En deuxième lieu, en considérant l’état de santé de X, le Plan est dans son meilleur intérêt (par. 101). Les experts énoncent que l’intubation n’améliore pas les pronostics neurologiques de X (par. 103). Au contraire, X souffre : il connait plusieurs épisodes de dysautonomie qui sont plus fréquents et intenses en raison de son intubation (par. 104-111). Les deux lacunes du Plan soulevées par les parents sont rejetées par le Tribunal. D’une part, ils évoquent qu’une possibilité de réintubation serait plus bénéfique pour X (par. 113). Les experts et le Tribunal sont en désaccord (par. 114-119). D’autre part, les parents indiquent que le Plan n’a pas de durée précise, ce qui les prive de l’exercice de l’autorité parentale. Le Tribunal ne souscrit pas à cette position : selon la réaction de X face à l’extubation, plusieurs traitements différents sont définis dans le Plan (par. 120-121). Finalement, Sainte-Justine ne prive pas les parents de l’exercice de leurs droits (par. 122). L’hôpital n’agira pas sans une autorisation du Tribunal, qui corrige uniquement une décision erronée des parents.

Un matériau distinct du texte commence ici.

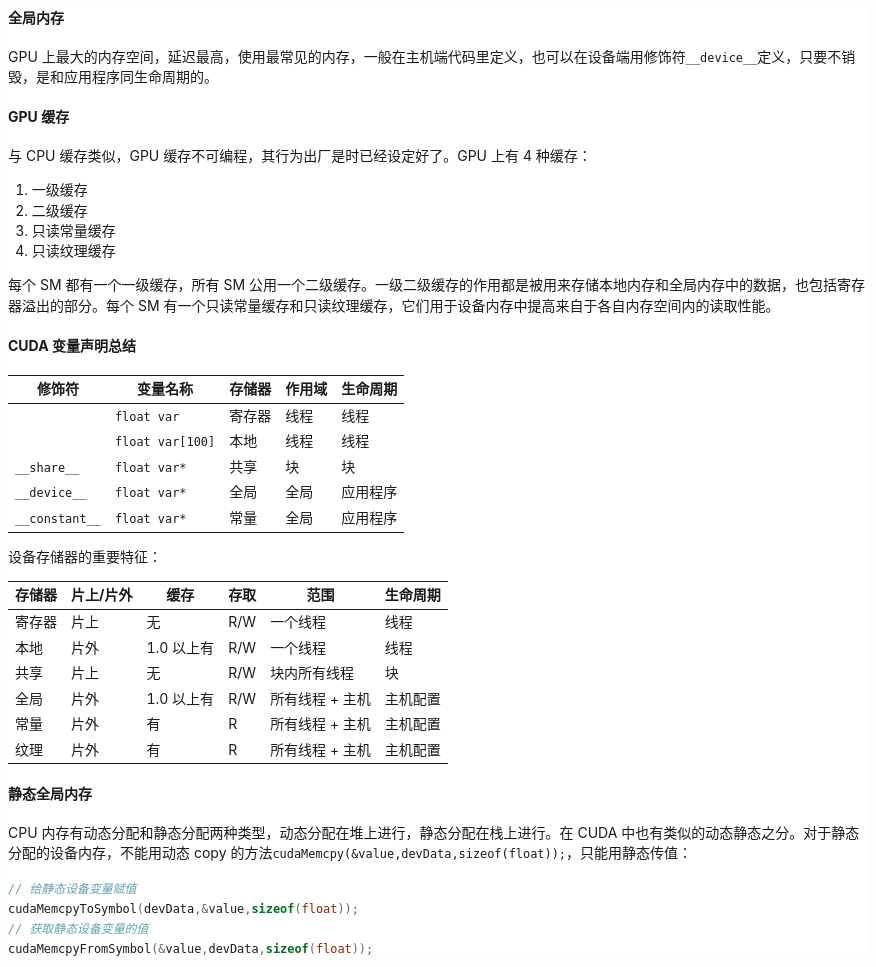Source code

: #### 全局内存

GPU 上最大的内存空间，延迟最高，使用最常见的内存，一般在主机端代码里定义，也可以在设备端用修饰符`__device__`定义，只要不销毁，是和应用程序同生命周期的。

#### GPU 缓存

与 CPU 缓存类似，GPU 缓存不可编程，其行为出厂是时已经设定好了。GPU 上有 4 种缓存：

1. 一级缓存
2. 二级缓存
3. 只读常量缓存
4. 只读纹理缓存

每个 SM 都有一个一级缓存，所有 SM 公用一个二级缓存。一级二级缓存的作用都是被用来存储本地内存和全局内存中的数据，也包括寄存器溢出的部分。每个 SM 有一个只读常量缓存和只读纹理缓存，它们用于设备内存中提高来自于各自内存空间内的读取性能。

#### CUDA 变量声明总结

| 修饰符         | 变量名称         | 存储器 | 作用域 | 生命周期 |
| -------------- | ---------------- | ------ | ------ | -------- |
|                | `float var`      | 寄存器 | 线程   | 线程     |
|                | `float var[100]` | 本地   | 线程   | 线程     |
| `__share__`    | `float var*`     | 共享   | 块     | 块       |
| `__device__`   | `float var*`     | 全局   | 全局   | 应用程序 |
| `__constant__` | `float var*`     | 常量   | 全局   | 应用程序 |

设备存储器的重要特征：

| 存储器 | 片上/片外 | 缓存       | 存取 | 范围            | 生命周期 |
| ------ | --------- | ---------- | ---- | --------------- | -------- |
| 寄存器 | 片上      | 无         | R/W  | 一个线程        | 线程     |
| 本地   | 片外      | 1.0 以上有 | R/W  | 一个线程        | 线程     |
| 共享   | 片上      | 无         | R/W  | 块内所有线程    | 块       |
| 全局   | 片外      | 1.0 以上有 | R/W  | 所有线程 + 主机 | 主机配置 |
| 常量   | 片外      | 有         | R    | 所有线程 + 主机 | 主机配置 |
| 纹理   | 片外      | 有         | R    | 所有线程 + 主机 | 主机配置 |

#### 静态全局内存

CPU 内存有动态分配和静态分配两种类型，动态分配在堆上进行，静态分配在栈上进行。在 CUDA 中也有类似的动态静态之分。对于静态分配的设备内存，不能用动态 copy 的方法`cudaMemcpy(&value,devData,sizeof(float));`，只能用静态传值：

```c
// 给静态设备变量赋值
cudaMemcpyToSymbol(devData,&value,sizeof(float));
// 获取静态设备变量的值
cudaMemcpyFromSymbol(&value,devData,sizeof(float));
```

Les parents de X portent alors la décision en appel.

Décision de la Cour d’appel

Dans ce pourvoi, les parents soumettent cinq questions à la Cour, résumées ainsi :

[…] le refus des parents de consentir au plan de traitement proposé est-il justifié dans l’intérêt de l’enfant? (par. 11 de la décision de la Cour d’appel)

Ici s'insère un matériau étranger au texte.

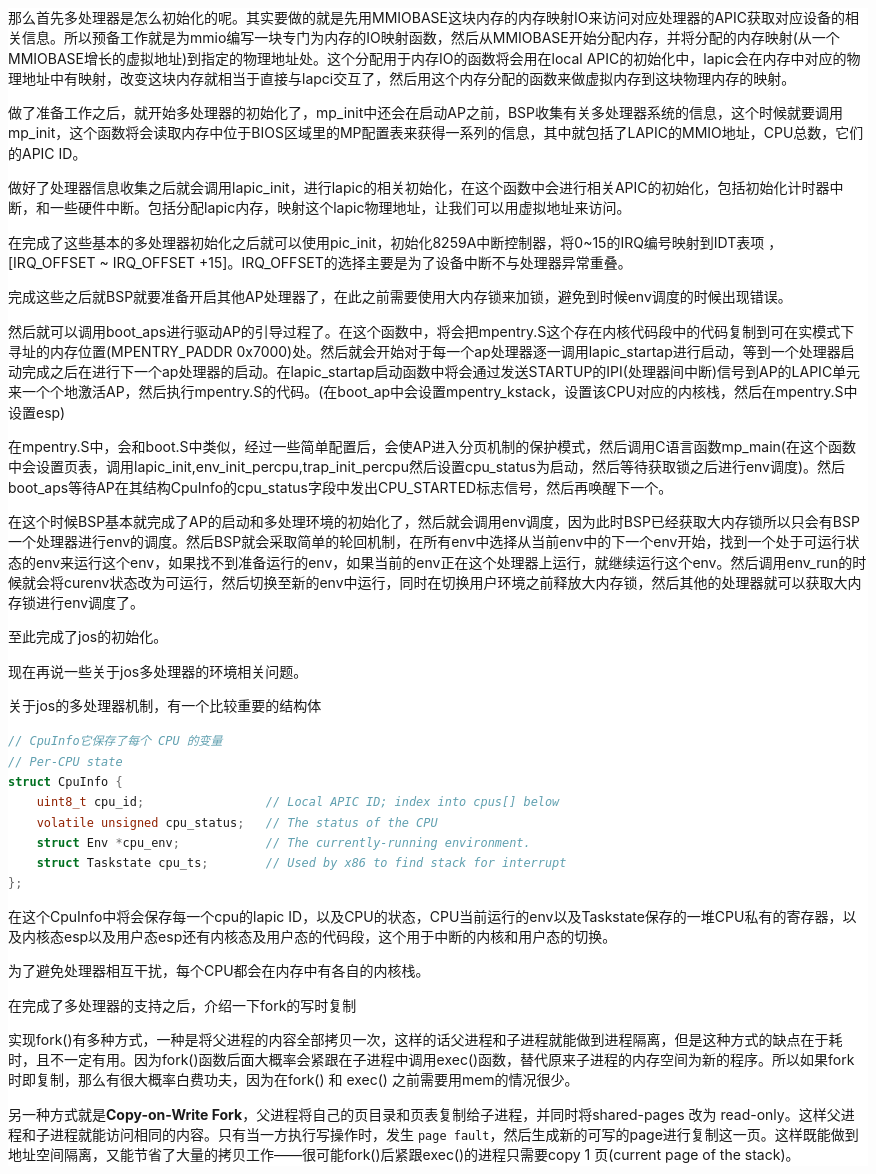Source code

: 那么首先多处理器是怎么初始化的呢。其实要做的就是先用MMIOBASE这块内存的内存映射IO来访问对应处理器的APIC获取对应设备的相关信息。所以预备工作就是为mmio编写一块专门为内存的IO映射函数，然后从MMIOBASE开始分配内存，并将分配的内存映射(从一个MMIOBASE增长的虚拟地址)到指定的物理地址处。这个分配用于内存IO的函数将会用在local APIC的初始化中，lapic会在内存中对应的物理地址中有映射，改变这块内存就相当于直接与lapci交互了，然后用这个内存分配的函数来做虚拟内存到这块物理内存的映射。

做了准备工作之后，就开始多处理器的初始化了，mp_init中还会在启动AP之前，BSP收集有关多处理器系统的信息，这个时候就要调用mp_init，这个函数将会读取内存中位于BIOS区域里的MP配置表来获得一系列的信息，其中就包括了LAPIC的MMIO地址，CPU总数，它们的APIC ID。

做好了处理器信息收集之后就会调用lapic_init，进行lapic的相关初始化，在这个函数中会进行相关APIC的初始化，包括初始化计时器中断，和一些硬件中断。包括分配lapic内存，映射这个lapic物理地址，让我们可以用虚拟地址来访问。

在完成了这些基本的多处理器初始化之后就可以使用pic_init，初始化8259A中断控制器，将0~15的IRQ编号映射到IDT表项 ，[IRQ_OFFSET ~ IRQ_OFFSET +15]。IRQ_OFFSET的选择主要是为了设备中断不与处理器异常重叠。

完成这些之后就BSP就要准备开启其他AP处理器了，在此之前需要使用大内存锁来加锁，避免到时候env调度的时候出现错误。

然后就可以调用boot_aps进行驱动AP的引导过程了。在这个函数中，将会把mpentry.S这个存在内核代码段中的代码复制到可在实模式下寻址的内存位置(MPENTRY_PADDR 0x7000)处。然后就会开始对于每一个ap处理器逐一调用lapic_startap进行启动，等到一个处理器启动完成之后在进行下一个ap处理器的启动。在lapic_startap启动函数中将会通过发送STARTUP的IPI(处理器间中断)信号到AP的LAPIC单元来一个个地激活AP，然后执行mpentry.S的代码。(在boot_ap中会设置mpentry_kstack，设置该CPU对应的内核栈，然后在mpentry.S中设置esp)

在mpentry.S中，会和boot.S中类似，经过一些简单配置后，会使AP进入分页机制的保护模式，然后调用C语言函数mp_main(在这个函数中会设置页表，调用lapic_init,env_init_percpu,trap_init_percpu然后设置cpu_status为启动，然后等待获取锁之后进行env调度)。然后boot_aps等待AP在其结构CpuInfo的cpu_status字段中发出CPU_STARTED标志信号，然后再唤醒下一个。

在这个时候BSP基本就完成了AP的启动和多处理环境的初始化了，然后就会调用env调度，因为此时BSP已经获取大内存锁所以只会有BSP一个处理器进行env的调度。然后BSP就会采取简单的轮回机制，在所有env中选择从当前env中的下一个env开始，找到一个处于可运行状态的env来运行这个env，如果找不到准备运行的env，如果当前的env正在这个处理器上运行，就继续运行这个env。然后调用env_run的时候就会将curenv状态改为可运行，然后切换至新的env中运行，同时在切换用户环境之前释放大内存锁，然后其他的处理器就可以获取大内存锁进行env调度了。

至此完成了jos的初始化。

现在再说一些关于jos多处理器的环境相关问题。

关于jos的多处理器机制，有一个比较重要的结构体

```c
// CpuInfo它保存了每个 CPU 的变量
// Per-CPU state
struct CpuInfo {
	uint8_t cpu_id;                 // Local APIC ID; index into cpus[] below
	volatile unsigned cpu_status;   // The status of the CPU
	struct Env *cpu_env;            // The currently-running environment.
	struct Taskstate cpu_ts;        // Used by x86 to find stack for interrupt
};
```

在这个CpuInfo中将会保存每一个cpu的lapic ID，以及CPU的状态，CPU当前运行的env以及Taskstate保存的一堆CPU私有的寄存器，以及内核态esp以及用户态esp还有内核态及用户态的代码段，这个用于中断的内核和用户态的切换。

为了避免处理器相互干扰，每个CPU都会在内存中有各自的内核栈。



在完成了多处理器的支持之后，介绍一下fork的写时复制

实现fork()有多种方式，一种是将父进程的内容全部拷贝一次，这样的话父进程和子进程就能做到进程隔离，但是这种方式的缺点在于耗时，且不一定有用。因为fork()函数后面大概率会紧跟在子进程中调用exec()函数，替代原来子进程的内存空间为新的程序。所以如果fork时即复制，那么有很大概率白费功夫，因为在fork() 和 exec() 之前需要用mem的情况很少。

另一种方式就是**Copy-on-Write Fork**，父进程将自己的页目录和页表复制给子进程，并同时将shared-pages 改为 read-only。这样父进程和子进程就能访问相同的内容。只有当一方执行写操作时，发生 `page fault`，然后生成新的可写的page进行复制这一页。这样既能做到地址空间隔离，又能节省了大量的拷贝工作——很可能fork()后紧跟exec()的进程只需要copy 1 页(current page of the stack)。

Selon les parents, la survie de l’enfant doit être prioritaire. Un plan qui ne va pas en ce sens vient à l’encontre de l’intérêt de l’enfant (par. 38). Ce n’est cependant pas la survie qu’il faut préconiser, mais bien l’intérêt à vivre de l’enfant : l’article 12 du Code civil du Québec édicte que les soins requis doivent être bénéfiques, et ce, même s’ils entrainent la mort (par. 38). L’état de santé de X est incompatible avec son intubation (par. 39). De plus, le risque de décès est lié à l’état neurologique de l’enfant, et non pas à l’extubation en tant que tel. Aussi, la Cour est d’avis que « le principe de la préservation de la vie à tout prix n’est pas absolu, lorsque les conditions du maintien en vie sont inacceptables » (par. 40). Le Cour d’appel conclut alors que le juge de première instance n’a pas erré en droit en considérant que le refus des parents était injustifié et déraisonnable (par. 44).

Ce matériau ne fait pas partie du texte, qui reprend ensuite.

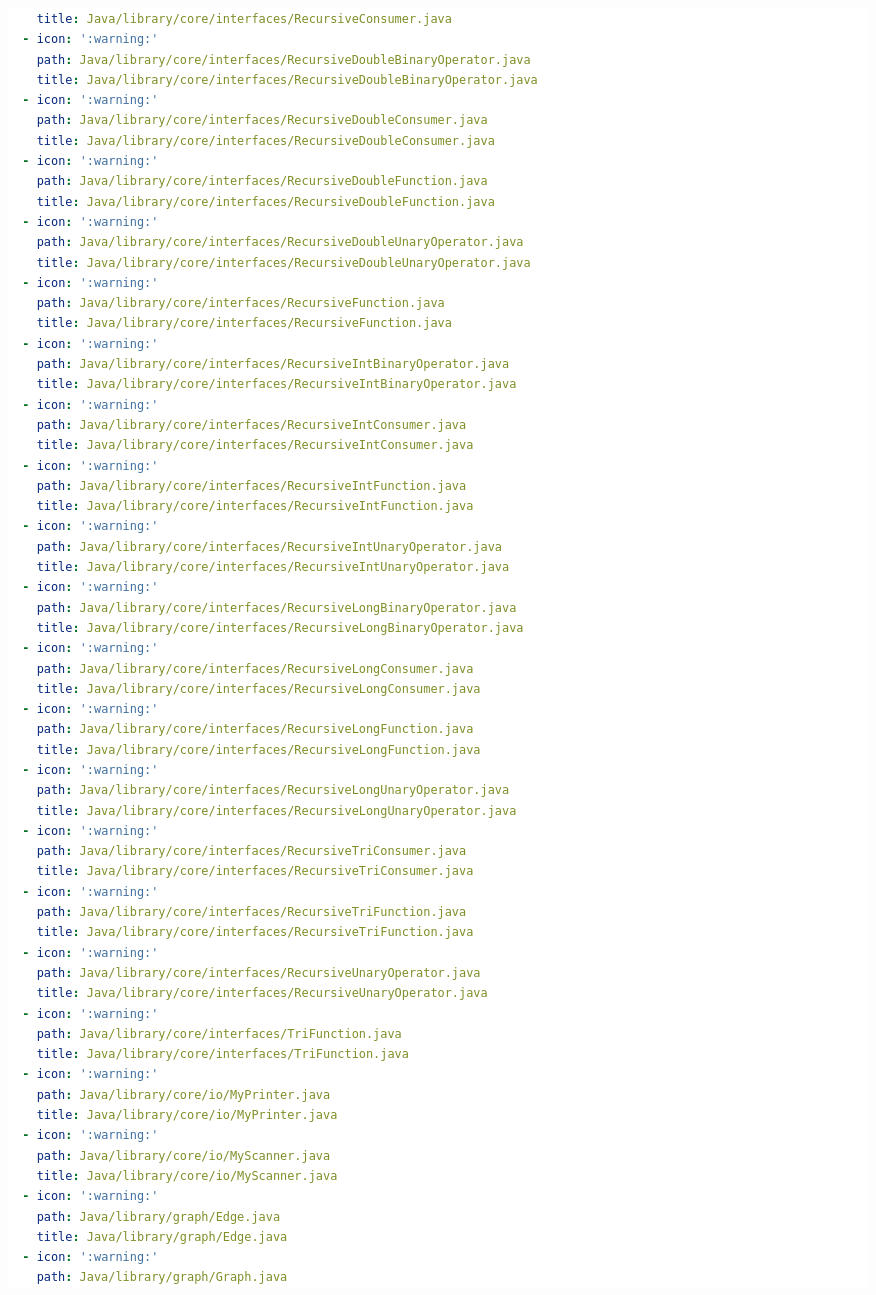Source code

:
 ```yaml
    title: Java/library/core/interfaces/RecursiveConsumer.java
  - icon: ':warning:'
    path: Java/library/core/interfaces/RecursiveDoubleBinaryOperator.java
    title: Java/library/core/interfaces/RecursiveDoubleBinaryOperator.java
  - icon: ':warning:'
    path: Java/library/core/interfaces/RecursiveDoubleConsumer.java
    title: Java/library/core/interfaces/RecursiveDoubleConsumer.java
  - icon: ':warning:'
    path: Java/library/core/interfaces/RecursiveDoubleFunction.java
    title: Java/library/core/interfaces/RecursiveDoubleFunction.java
  - icon: ':warning:'
    path: Java/library/core/interfaces/RecursiveDoubleUnaryOperator.java
    title: Java/library/core/interfaces/RecursiveDoubleUnaryOperator.java
  - icon: ':warning:'
    path: Java/library/core/interfaces/RecursiveFunction.java
    title: Java/library/core/interfaces/RecursiveFunction.java
  - icon: ':warning:'
    path: Java/library/core/interfaces/RecursiveIntBinaryOperator.java
    title: Java/library/core/interfaces/RecursiveIntBinaryOperator.java
  - icon: ':warning:'
    path: Java/library/core/interfaces/RecursiveIntConsumer.java
    title: Java/library/core/interfaces/RecursiveIntConsumer.java
  - icon: ':warning:'
    path: Java/library/core/interfaces/RecursiveIntFunction.java
    title: Java/library/core/interfaces/RecursiveIntFunction.java
  - icon: ':warning:'
    path: Java/library/core/interfaces/RecursiveIntUnaryOperator.java
    title: Java/library/core/interfaces/RecursiveIntUnaryOperator.java
  - icon: ':warning:'
    path: Java/library/core/interfaces/RecursiveLongBinaryOperator.java
    title: Java/library/core/interfaces/RecursiveLongBinaryOperator.java
  - icon: ':warning:'
    path: Java/library/core/interfaces/RecursiveLongConsumer.java
    title: Java/library/core/interfaces/RecursiveLongConsumer.java
  - icon: ':warning:'
    path: Java/library/core/interfaces/RecursiveLongFunction.java
    title: Java/library/core/interfaces/RecursiveLongFunction.java
  - icon: ':warning:'
    path: Java/library/core/interfaces/RecursiveLongUnaryOperator.java
    title: Java/library/core/interfaces/RecursiveLongUnaryOperator.java
  - icon: ':warning:'
    path: Java/library/core/interfaces/RecursiveTriConsumer.java
    title: Java/library/core/interfaces/RecursiveTriConsumer.java
  - icon: ':warning:'
    path: Java/library/core/interfaces/RecursiveTriFunction.java
    title: Java/library/core/interfaces/RecursiveTriFunction.java
  - icon: ':warning:'
    path: Java/library/core/interfaces/RecursiveUnaryOperator.java
    title: Java/library/core/interfaces/RecursiveUnaryOperator.java
  - icon: ':warning:'
    path: Java/library/core/interfaces/TriFunction.java
    title: Java/library/core/interfaces/TriFunction.java
  - icon: ':warning:'
    path: Java/library/core/io/MyPrinter.java
    title: Java/library/core/io/MyPrinter.java
  - icon: ':warning:'
    path: Java/library/core/io/MyScanner.java
    title: Java/library/core/io/MyScanner.java
  - icon: ':warning:'
    path: Java/library/graph/Edge.java
    title: Java/library/graph/Edge.java
  - icon: ':warning:'
    path: Java/library/graph/Graph.java
```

Le plan de traitement proposé par Sainte-Justine est aussi remis en cause par les parents. Ils contestent notamment l’autorisation de ne pas réintuber X en cas d’échec, sauf si une chirurgie nécessitant une réintubation temporaire est planifiée (par. 46 et par. 144 de la décision de la Cour supérieure), ainsi que celle qui énonce que le corps médical peut modifier le Plan selon la réaction de X à celui-ci (par. 46 et par. 145 de la décision de la Cour supérieure). Selon les parents, ces autorisations sont trop larges et n’ont pas de portée temporelle précise (par. 47). D’abord, la Cour énonce que le paragraphe 144 s’applique uniquement aux procédures visant l’extubation de X (par. 48). Cette autorisation n’aura plus sa raison d’être si X survit et doit être réintubé, par exemple (par. 48-49). Ensuite, le paragraphe 145 donne le droit à l’hôpital d’administrer des soins à X à la suite de son extubation, pour lui offrir le meilleur traitement possible et ce, dans le cadre bien établi du Plan (apr. 51-52).

Le pourvoi est alors rejeté.

Conclusion

En conclusion, le juge de première instance ainsi que ceux de la Cour d’appel s’entendent pour autoriser l’hôpital Sainte-Justine à procéder à l’extubation de X et de passer outre le refus de ses parents. Ce plan de traitement est dans son meilleur intérêt.

Cette décision est une première au Québec, toutefois elle va dans le même sens que celles rendues par les homonymes canadiens dans des contextes similaires[1].

Le texte intégral de la décision est disponible ici.


[1] DK v. Gilfoyle, 2021 ONSC 7248; Chalifoux v. Alberta Health Services, 2014 ABQB 624.